With empty streets and closed down storefronts, the signs of quarantine are easy to see in the city. Yet how are farmers, those purveyors of all the food that comes to us through Corvallis’ many restaurants and grocery stores, faring?
All that food still needs to come to the city, so out in the countryside, work goes on:
“Farmers are pretty resilient,” said Marion County farmer Austin Chapin in an interview with KOIN. “But we knew that we cannot take time off. We can’t just stop working because when we stop working we’ll miss a season, and a season is a whole year’s worth of food.”
Yet as with the summer harvest right around the corner, capable farmhands may be in short supply. “Labor is a hard commodity to come by,” continued Chapin, who’s had to put in a bevy of extra hours at his orchard.
However even with the harvest on its way, there may not be very many people willing to buy it. Many farms have taken a hit to sales due to the low foot traffic at markets and restaurants.
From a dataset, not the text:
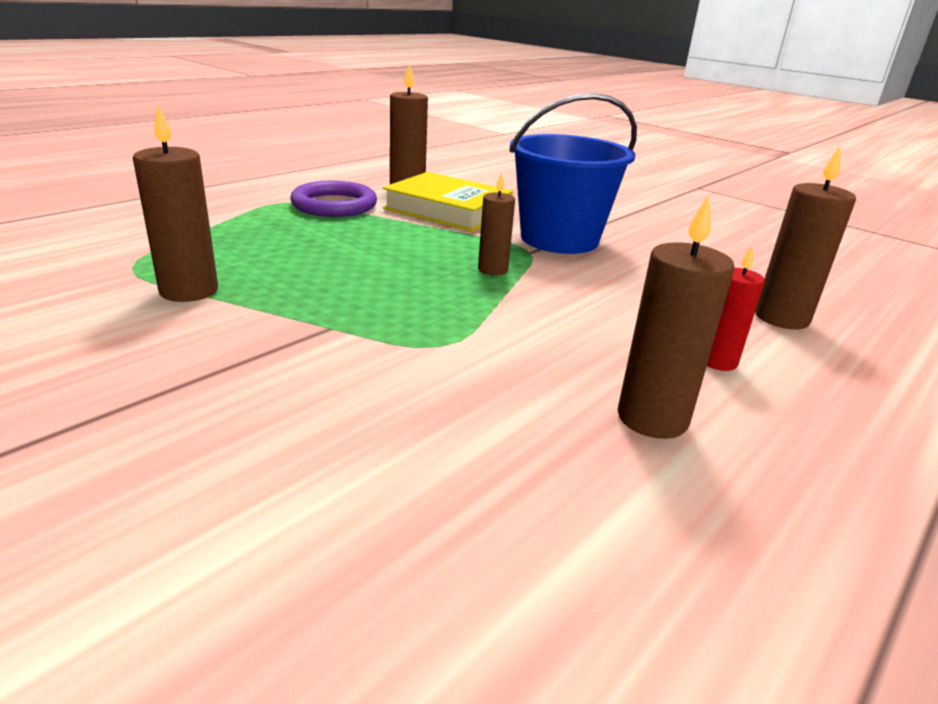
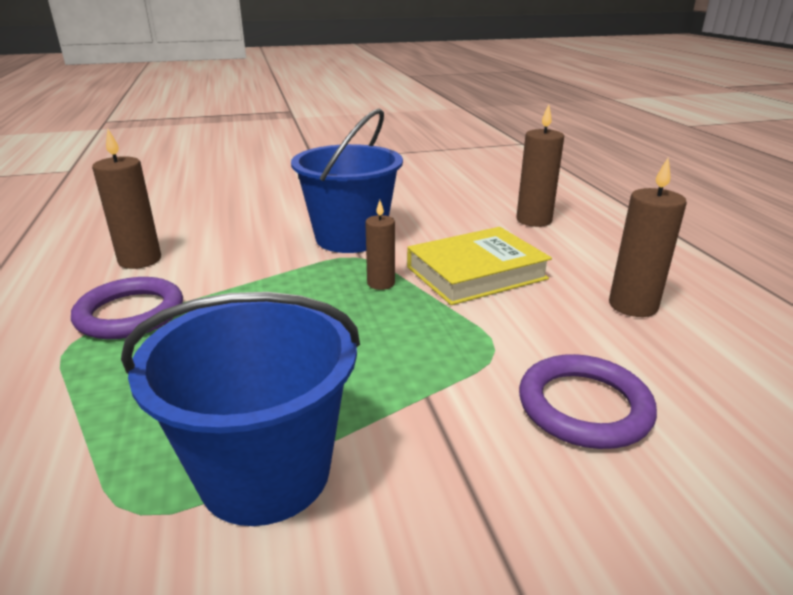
camera: 55 degrees left, 0 degrees up
brown candle [133,105,218,302] -> blue bucket [121,292,360,526]
yellow book [383,172,513,232] -> yellow book moved to [407,227,552,305]
red candle [707,246,765,371] -> none
none -> purple ring [519,354,657,449]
This, combined with a likely slow summer due to the pandemic, makes for a fairly dire forecast in monetary terms.
“It does make it difficult to sell product,” said local yak farmer Nick Hazelton. “Those farmers that are still putting their stuff out to market have to take extra precautions, you know- having to decide if the customer should be able to handle the product themselves, or if it should come prepackaged.”
Farmers are a resilient bunch however, and Nick’s overarching message was one familiar to denizens of the Valley: the importance of a strong community.
“It’s less about being able to forage for food or being able to defend yourself,” Nick continued. “The main thing you should pay attention to is ‘what can skills am I learning?’ ‘what can I provide to my community in a time like this?’ There are so many niches and valuable roles that people can play, and I think that’s the key thing.”